Vaguely connected to the content of the one man show, Beauty is Embarrassing traces his roots back to a childhood in Chattanooga, his stoic father, a bratty sister, and a mother severely injured in a car accident. It was this event which pushed White to pursue his dreams of being an artist. Step by step (and jumping around a bit), Berkley finds those who became his aesthetic sphere of influence and lets them describe/defend/deconstruct their friend/ally/coworker. Even a reclusive Paul Reubens sits down to explain how important White was to the personality of the Playhouse. There is lots of behind the scenes footage, glimpses of the show’s initial production run in a converted NYC sweat shop and the chaos that went on when filming stopped. Equally compelling is the whole “on the fly” mindset. One of the most influential and beloved gems of the mid ‘80s was more a series of happy accidents than a well planned out presentation.
It’s this kind of insight and detail that makes Beauty is Embarrassing so special. Sure, it gets into White’s weird psyche, explaining his love of puppets, found objects, salty language, cardboard, hot glue, and the banjo with skill and insight. We learn of the initial rush of being part of the TV scene, and the dangers of over-polishing your awards. We watch as he builds kinetic sculptures of a fabled Southern icon and a massive George Jones head for a Houston gallery. There’s an odd running gag about an LBJ mask that only seems to tickle White and an emotionally charged moment when an influential figure from his past shows up at one of his performances. Even more touching are the scenes of his elderly parents, still as Southern as sweet tea, tearing up over their son’s success.

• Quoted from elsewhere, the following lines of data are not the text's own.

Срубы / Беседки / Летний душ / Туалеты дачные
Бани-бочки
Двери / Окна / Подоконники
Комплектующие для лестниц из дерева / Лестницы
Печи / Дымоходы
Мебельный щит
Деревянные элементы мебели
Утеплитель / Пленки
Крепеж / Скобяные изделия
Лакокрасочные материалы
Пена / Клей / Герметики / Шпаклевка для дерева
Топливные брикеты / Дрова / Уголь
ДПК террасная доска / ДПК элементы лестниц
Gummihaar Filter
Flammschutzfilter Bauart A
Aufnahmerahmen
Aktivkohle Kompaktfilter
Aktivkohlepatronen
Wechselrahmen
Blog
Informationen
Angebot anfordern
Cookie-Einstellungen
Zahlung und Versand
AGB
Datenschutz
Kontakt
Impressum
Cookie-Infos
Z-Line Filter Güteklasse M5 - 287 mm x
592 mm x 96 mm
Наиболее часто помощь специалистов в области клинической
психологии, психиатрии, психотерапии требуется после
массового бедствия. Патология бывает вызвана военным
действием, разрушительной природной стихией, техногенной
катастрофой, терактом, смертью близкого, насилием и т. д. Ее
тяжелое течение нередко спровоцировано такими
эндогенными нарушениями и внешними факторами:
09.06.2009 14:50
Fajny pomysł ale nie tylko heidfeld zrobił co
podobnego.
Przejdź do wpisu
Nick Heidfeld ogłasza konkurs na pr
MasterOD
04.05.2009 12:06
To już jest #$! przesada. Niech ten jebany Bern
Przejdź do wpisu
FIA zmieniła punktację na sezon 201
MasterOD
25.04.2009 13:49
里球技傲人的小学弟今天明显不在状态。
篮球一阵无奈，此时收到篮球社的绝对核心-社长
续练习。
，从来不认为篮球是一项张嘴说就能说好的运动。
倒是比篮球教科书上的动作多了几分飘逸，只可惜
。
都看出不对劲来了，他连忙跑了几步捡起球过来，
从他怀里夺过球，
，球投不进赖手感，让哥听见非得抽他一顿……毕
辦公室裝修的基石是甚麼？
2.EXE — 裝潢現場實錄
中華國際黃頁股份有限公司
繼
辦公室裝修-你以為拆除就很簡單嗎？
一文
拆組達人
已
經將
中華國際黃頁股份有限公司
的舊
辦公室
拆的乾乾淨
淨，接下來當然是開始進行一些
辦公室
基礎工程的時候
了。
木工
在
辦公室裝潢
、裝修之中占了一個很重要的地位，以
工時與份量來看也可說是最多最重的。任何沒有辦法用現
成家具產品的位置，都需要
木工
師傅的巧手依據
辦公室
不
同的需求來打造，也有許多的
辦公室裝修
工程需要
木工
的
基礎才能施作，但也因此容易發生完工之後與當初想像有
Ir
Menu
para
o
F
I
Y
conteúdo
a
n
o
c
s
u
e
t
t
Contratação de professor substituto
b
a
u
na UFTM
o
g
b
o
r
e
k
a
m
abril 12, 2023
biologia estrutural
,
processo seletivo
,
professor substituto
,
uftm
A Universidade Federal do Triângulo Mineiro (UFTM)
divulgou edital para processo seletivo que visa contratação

In fact, it’s safe to say that Beauty is Embarrassing is one of the greatest examples of a career celebration ever. There’s no scandal, White never slipping into psychosis ala Wild Man Fischer or ‘screwing the professional pooch’ like so many once famous documentary subjects. We learn of the workaholic drive that almost made him nuts, and the decision to drop out of the rat race known as Hollywood for a more psychologically sounds life as a painter. In a typical bit of surreal synergy, Todd Oldman, an MTV alum from House of Style, discovered White’s word pictures and fell in love with them. He championed the coffee table book of his work which, then, allowed him to be taken more seriously by the art world. Now he is featured in galleries around the world, something White claims was always his goal/dream.

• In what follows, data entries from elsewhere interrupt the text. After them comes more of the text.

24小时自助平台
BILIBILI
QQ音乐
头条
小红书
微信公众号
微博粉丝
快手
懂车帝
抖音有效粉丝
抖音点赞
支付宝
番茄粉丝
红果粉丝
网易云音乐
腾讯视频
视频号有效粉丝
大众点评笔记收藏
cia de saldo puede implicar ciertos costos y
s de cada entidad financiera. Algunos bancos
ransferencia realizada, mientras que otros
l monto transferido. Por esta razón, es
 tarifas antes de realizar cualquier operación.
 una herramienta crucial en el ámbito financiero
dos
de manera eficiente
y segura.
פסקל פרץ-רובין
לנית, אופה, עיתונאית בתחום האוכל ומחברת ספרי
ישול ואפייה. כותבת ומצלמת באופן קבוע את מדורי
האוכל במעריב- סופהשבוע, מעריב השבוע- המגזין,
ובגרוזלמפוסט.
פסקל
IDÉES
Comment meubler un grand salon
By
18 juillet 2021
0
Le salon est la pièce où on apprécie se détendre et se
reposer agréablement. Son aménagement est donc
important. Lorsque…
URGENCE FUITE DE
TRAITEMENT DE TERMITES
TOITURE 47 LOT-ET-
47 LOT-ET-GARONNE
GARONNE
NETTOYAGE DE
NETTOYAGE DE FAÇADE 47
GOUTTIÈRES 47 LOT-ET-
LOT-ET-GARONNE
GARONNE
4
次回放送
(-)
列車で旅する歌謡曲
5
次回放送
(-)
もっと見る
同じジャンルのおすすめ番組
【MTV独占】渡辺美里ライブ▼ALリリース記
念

As engaging as it is informative and entertaining, Beauty is Embarrassing has literally nothing to be ashamed of. Instead, it’s the reason the documentary genre excels where the fiction film often fails. It takes a subject some know about and universalizes it, turning the tale of a man whose made his way through the complicated worlds of media and art and survived, magnificently. He still bears the scars of a time spent in service of the machine and maintains his genial spirit even in the face of post-modern merchandising. Like many who came to the scene and survived - heck, even thrived - White walks a singularly solid path. He not only dances to his own drummer, he crafts the knotty beats himself. You may not have heard of Wayne White until now. Once you witness the story of his life, you’ll never forget him, or his art.